Yikes. Those are some serious obstacles, which is why a community of climate tech champions can be very valuable to the climate tech entrepreneur. Amazing things happen when you equip brilliant founders with the tools and resources they need. And when you sit them alongside other founders doing different, yet equally challenging things, they learn from each other and can lean on one another.

I’m not saying there is an easy formula to make climate tech entrepreneurship easy. But a strong community is a powerful way to make it less hard.

And for the love of the planet, an unwavering commitment to climate tech entrepreneurship – from those founders inventing new technologies to those rapidly deploying existing ones – is our best choice!


How We will Do It: A Charter for ClimateHaven.

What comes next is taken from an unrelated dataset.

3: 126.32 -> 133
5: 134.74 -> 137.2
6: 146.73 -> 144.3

Climate change is such a big problem that is easy to get sucked into wanting to do everything. Policy, advocacy, research, workforce development, philanthropy, and so many other ways to work in climate.

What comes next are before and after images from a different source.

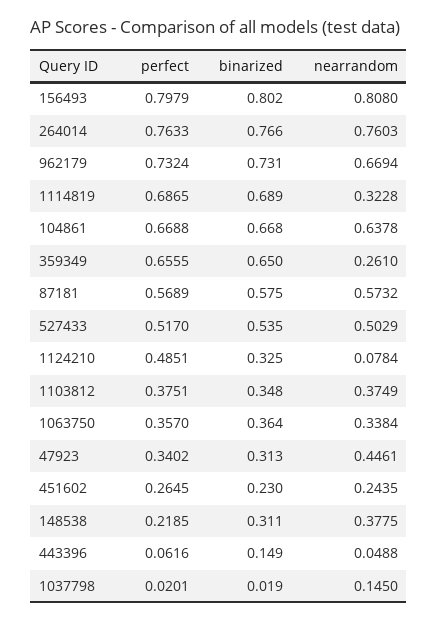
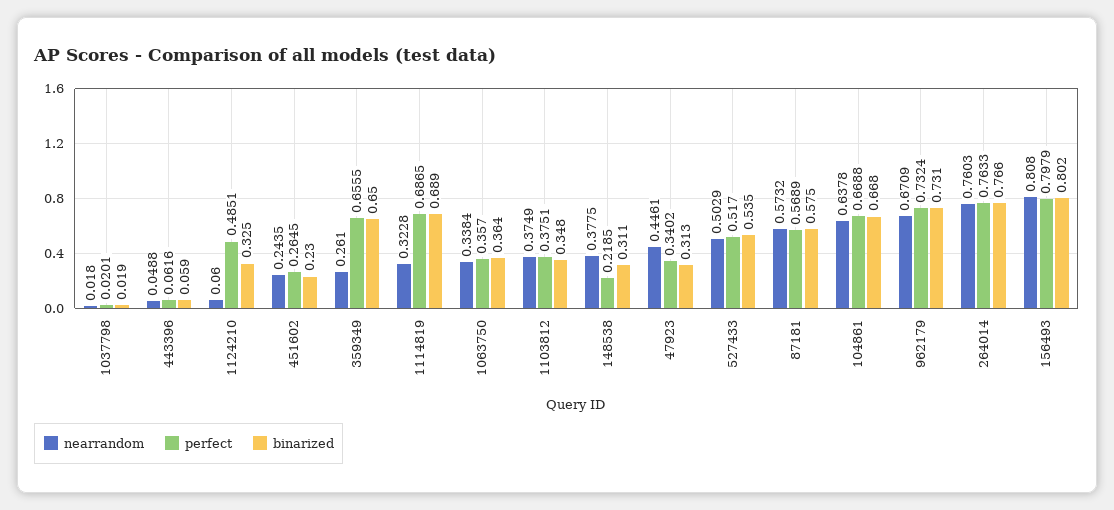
nearrandom, 962179: 0.6694 -> 0.6709
nearrandom, 1124210: 0.0784 -> 0.06
binarized, 443396: 0.149 -> 0.059
nearrandom, 1037798: 0.145 -> 0.018

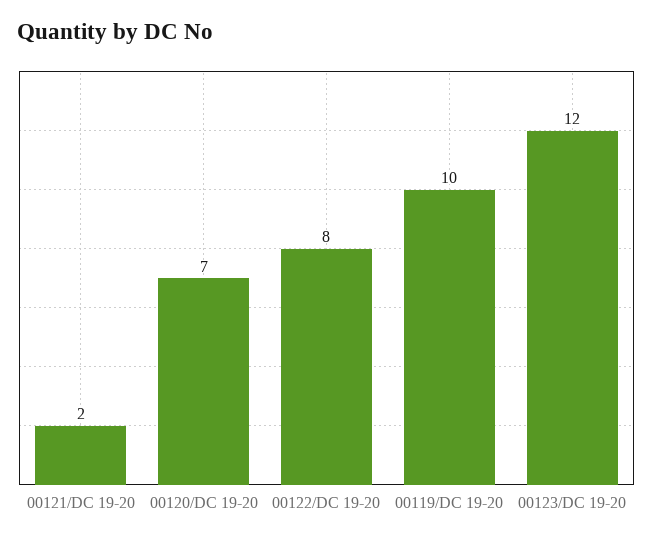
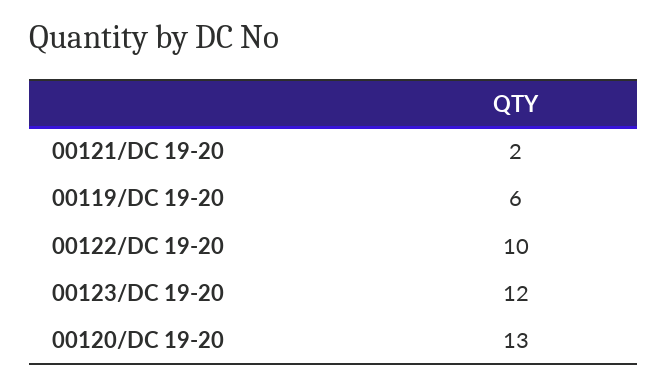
00120/DC 19-20: 7 -> 13
00122/DC 19-20: 8 -> 10
00119/DC 19-20: 10 -> 6

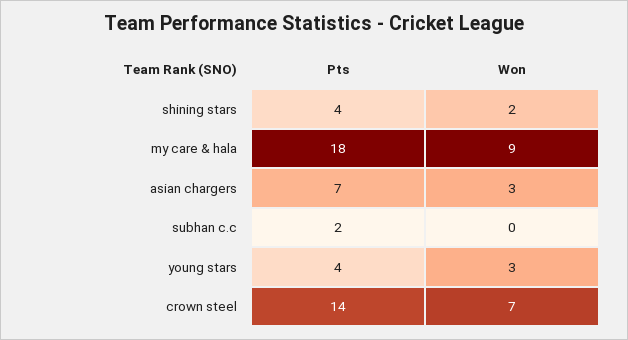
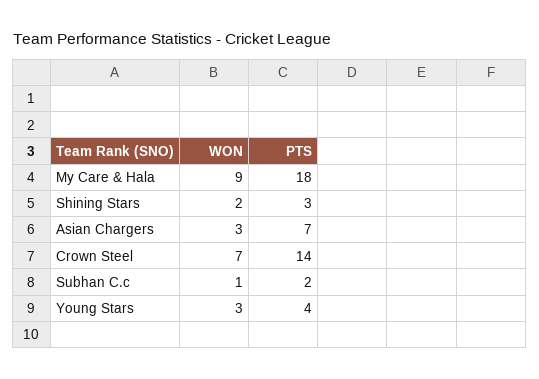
Pts, shining stars: 4 -> 3
Won, subhan c.c: 0 -> 1

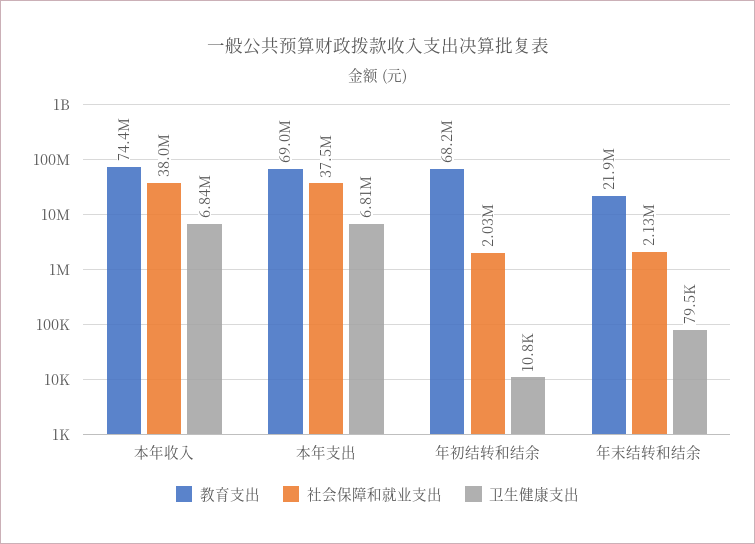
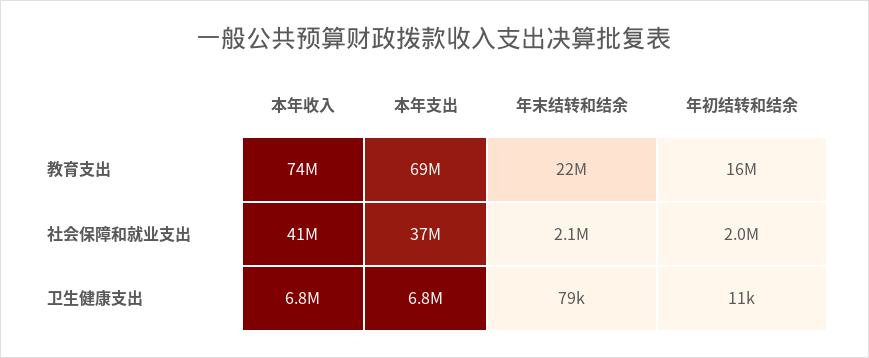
社会保障和就业支出, 本年收入: 38000000 -> 41000000
教育支出, 年初结转和结余: 68200000 -> 16000000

There’s all that work to be done, and then there is ours to do.

What is ours to do at ClimateHaven? Climate tech entrepreneurship. Call it our north star. It will be our focus, and for this reason it is the easy choice for # 1 of our 10-part charter, which we will use to guide our daily efforts in building this community:

  1. An unrelenting focus on climate tech entrepreneurs. In building each part of our community, we’ll ask ourselves the question: does this help the entrepreneur?
  2. Invest in the accelerants. In due time, if we are successful in decarbonizing our entire economy, then we will all be working in a climate company. The opportunity comes in asking: what technologies are going to accelerate our efforts?
  3. Invest our time and money. Entrepreneurs need more than a high-five. They need good advice, helpful connections and capital to push their technologies forward.
  4. Make space for all. Build a community that pursues entrepreneurs from all backgrounds, cultivates a welcoming and open environment, provides platforms for diverse voices and perspectives on climate tech entrepreneurship, and recognizes that entrepreneurship is a privilege that must become accessible to more people.
  5. Know our place(s). Recognize that ClimateHaven’s impact and reach will extend beyond New Haven. We must be incredibly thoughtful of how we grow to ensure we create the strongest network that is the most useful to the entrepreneurs in our community.
  6. Don’t get caught up in our own business. Which means we must constantly remind ourselves of # 1. Our focus is such a useful way of empowering our team.
  7. Be transparent. Sharing how we build ClimateHaven will only help our team, our entrepreneurs, and community understand the opportunities and challenges that exist in climate tech. And it will keep us honest!
  8. Work with good people. Life is too short. More importantly, working on generational systemic change like climate change isn’t easy. Working with good people makes it much easier.
  9. Have fun. Let me say it again: life is too short and this work can be too hard. Best to smile and laugh while we are doing it.
  10. Recognize the ups and downs. But let’s be honest with ourselves. The challenges of this work and the challenges of our world means there are times when it will all feel like too much. It is okay to not be okay. And in such circumstances, having a community of good folks to lean on can make all the difference in the world.


For the love of the planet, let’s do this!